A numerical study on desalination performance enhancement by bipolar ionic diode nanochannels

Abstract

Bio-inspired ion diodes constructed by asymmetric charged (bipolar) nanochannels have shown outstanding performance in ion transport control which are promising candidates for the development of high-performance water desalination systems. However, understanding of seawater desalination by ionic diode nanochannels is still very limited. This paper uses a numerical model coupling Poisson-Nernest-Planck and Navier-Stokes equations to systematically investigate the desalination behavior of bipolar ion diodes. The effects of nanochannel structure including channel length, diameter, charge polarity, properties of working fluids, and external pressure on the ion rejection efficiency are investigated.
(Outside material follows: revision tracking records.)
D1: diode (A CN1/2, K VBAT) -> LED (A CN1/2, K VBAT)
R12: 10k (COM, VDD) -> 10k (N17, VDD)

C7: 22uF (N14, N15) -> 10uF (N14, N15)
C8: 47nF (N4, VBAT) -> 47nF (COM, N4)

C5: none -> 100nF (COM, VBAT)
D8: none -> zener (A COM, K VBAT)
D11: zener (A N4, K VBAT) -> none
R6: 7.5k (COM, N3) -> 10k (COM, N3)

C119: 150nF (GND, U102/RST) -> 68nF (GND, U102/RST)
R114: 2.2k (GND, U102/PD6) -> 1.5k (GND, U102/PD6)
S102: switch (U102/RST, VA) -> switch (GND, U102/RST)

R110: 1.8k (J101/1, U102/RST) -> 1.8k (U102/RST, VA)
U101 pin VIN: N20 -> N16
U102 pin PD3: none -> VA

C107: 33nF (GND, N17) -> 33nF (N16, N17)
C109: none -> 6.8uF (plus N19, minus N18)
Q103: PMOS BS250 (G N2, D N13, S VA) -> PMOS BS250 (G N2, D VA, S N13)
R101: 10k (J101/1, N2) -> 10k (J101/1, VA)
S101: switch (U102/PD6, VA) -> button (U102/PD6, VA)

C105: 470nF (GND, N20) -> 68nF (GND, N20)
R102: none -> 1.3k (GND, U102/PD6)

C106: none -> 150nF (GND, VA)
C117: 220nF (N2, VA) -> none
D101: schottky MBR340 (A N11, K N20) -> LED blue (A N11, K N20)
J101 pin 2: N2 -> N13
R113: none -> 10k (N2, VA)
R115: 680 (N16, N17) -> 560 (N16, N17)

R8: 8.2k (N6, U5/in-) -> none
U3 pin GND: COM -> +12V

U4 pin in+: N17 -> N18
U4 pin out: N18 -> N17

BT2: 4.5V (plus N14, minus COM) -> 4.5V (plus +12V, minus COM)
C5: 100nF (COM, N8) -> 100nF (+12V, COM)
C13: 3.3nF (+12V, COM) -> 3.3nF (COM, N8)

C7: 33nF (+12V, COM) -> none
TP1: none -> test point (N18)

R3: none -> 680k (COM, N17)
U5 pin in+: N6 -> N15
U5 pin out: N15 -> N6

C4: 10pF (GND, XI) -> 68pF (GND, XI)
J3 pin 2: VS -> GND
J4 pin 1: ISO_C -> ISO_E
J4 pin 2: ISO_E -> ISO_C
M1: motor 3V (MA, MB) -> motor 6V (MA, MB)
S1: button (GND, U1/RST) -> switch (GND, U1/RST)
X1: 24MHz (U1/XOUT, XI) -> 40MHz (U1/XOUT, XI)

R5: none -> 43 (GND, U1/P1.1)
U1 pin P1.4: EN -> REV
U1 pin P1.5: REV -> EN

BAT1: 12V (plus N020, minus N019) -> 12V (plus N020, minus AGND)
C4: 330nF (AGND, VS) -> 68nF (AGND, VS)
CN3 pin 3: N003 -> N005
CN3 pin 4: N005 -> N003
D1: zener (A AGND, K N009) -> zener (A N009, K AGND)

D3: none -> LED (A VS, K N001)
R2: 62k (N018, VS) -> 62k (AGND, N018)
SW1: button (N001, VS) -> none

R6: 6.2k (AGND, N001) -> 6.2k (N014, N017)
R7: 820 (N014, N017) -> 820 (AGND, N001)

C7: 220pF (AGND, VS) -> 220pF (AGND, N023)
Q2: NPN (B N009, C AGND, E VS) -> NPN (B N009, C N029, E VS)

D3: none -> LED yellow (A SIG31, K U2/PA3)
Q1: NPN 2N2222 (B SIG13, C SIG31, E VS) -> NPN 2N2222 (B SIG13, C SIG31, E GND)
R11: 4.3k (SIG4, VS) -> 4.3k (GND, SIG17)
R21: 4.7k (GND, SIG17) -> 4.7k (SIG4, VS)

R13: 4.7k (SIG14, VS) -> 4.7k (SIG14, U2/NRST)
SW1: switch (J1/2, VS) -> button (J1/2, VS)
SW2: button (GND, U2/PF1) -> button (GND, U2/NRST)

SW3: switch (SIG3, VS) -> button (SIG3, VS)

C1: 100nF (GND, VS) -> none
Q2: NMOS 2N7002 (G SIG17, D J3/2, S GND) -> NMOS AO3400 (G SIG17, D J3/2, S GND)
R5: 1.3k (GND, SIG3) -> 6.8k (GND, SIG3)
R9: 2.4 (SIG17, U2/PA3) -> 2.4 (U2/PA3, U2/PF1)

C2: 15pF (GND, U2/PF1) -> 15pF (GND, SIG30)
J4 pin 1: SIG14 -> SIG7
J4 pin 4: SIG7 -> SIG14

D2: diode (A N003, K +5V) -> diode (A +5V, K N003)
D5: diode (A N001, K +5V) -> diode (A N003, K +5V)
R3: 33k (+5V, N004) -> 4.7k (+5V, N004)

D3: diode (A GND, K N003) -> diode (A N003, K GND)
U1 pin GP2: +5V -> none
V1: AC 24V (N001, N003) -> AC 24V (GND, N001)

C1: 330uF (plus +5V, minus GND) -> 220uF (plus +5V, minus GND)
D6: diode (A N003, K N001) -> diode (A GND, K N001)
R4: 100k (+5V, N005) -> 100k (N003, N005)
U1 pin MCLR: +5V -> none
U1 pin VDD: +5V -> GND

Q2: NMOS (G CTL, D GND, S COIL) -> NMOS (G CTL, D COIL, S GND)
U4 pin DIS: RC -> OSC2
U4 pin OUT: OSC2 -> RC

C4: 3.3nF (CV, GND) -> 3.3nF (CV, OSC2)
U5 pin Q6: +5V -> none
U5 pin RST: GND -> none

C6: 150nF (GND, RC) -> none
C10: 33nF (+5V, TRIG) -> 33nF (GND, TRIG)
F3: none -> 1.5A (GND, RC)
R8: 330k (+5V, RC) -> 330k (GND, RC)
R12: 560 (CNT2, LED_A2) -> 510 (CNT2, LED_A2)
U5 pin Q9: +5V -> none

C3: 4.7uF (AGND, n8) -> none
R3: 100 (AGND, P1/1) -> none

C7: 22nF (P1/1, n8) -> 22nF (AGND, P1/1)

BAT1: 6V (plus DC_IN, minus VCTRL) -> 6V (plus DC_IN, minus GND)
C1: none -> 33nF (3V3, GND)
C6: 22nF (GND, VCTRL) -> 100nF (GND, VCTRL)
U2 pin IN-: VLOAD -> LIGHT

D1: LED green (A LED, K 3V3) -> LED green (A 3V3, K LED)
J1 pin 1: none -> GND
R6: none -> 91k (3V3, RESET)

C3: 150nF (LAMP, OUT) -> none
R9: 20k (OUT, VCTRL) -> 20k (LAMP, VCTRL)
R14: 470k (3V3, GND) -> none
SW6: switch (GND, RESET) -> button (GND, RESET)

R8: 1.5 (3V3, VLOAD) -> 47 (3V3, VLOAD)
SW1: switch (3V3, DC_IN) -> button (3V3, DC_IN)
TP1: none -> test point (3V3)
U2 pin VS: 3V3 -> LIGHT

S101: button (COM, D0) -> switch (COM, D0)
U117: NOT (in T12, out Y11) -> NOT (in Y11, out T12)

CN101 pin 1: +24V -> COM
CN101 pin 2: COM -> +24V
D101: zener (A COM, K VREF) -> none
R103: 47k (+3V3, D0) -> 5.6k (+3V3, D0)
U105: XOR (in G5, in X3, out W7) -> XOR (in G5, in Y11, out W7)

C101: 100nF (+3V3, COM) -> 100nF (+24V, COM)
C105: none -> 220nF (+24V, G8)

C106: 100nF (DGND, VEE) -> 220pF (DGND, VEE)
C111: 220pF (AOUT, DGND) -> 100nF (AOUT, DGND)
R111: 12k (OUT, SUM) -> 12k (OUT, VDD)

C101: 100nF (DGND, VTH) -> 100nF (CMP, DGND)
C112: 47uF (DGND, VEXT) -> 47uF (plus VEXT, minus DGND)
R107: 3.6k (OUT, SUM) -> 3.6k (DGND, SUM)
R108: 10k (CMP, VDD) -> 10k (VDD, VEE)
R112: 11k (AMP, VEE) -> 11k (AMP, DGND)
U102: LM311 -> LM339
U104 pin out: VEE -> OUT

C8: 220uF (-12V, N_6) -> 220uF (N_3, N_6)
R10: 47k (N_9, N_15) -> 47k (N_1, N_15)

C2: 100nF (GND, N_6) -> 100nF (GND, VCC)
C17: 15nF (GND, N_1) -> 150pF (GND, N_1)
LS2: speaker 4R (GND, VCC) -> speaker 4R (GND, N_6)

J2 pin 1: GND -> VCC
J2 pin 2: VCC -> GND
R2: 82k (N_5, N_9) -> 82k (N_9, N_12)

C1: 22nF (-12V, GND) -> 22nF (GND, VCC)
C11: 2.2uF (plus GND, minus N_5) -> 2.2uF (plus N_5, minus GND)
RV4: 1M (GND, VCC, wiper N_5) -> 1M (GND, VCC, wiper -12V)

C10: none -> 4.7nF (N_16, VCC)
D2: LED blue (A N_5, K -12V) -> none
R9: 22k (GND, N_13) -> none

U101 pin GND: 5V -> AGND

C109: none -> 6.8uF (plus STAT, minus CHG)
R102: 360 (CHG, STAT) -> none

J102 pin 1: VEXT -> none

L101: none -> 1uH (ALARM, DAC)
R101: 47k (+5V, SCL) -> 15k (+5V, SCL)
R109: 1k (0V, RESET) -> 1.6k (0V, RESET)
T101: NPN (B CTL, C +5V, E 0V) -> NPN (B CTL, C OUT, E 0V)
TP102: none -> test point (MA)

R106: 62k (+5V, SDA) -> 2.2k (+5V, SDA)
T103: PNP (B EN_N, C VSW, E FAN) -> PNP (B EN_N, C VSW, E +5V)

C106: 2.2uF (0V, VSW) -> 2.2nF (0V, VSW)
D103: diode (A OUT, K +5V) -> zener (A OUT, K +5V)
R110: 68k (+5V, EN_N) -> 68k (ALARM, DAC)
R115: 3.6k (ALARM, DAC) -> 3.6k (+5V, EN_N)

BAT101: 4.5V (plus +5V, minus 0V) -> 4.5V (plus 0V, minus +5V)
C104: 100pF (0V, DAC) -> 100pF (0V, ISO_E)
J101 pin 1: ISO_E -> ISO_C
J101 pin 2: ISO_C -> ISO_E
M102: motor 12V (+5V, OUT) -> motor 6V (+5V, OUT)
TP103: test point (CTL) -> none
The results show that under optimal conditions, the bipolar channel can produce better ion rejection compared to the unipolar channel due to its excellent ion transport control performance, a bipolar ion diode-based desalination system can produce 20 % higher ion rejection rates compared to that of a unipolar channel system. In particular, an external voltage applied to the system is able to further enhance the ion rejection performance of the bipolar channel by more than 27 % compared to that of the case without applied voltage. This work systematically reveals the working mechanism of enhancing water desalination performance by bio-inspired ion diodes and provides a new route for the development of high-efficiency desalination plants.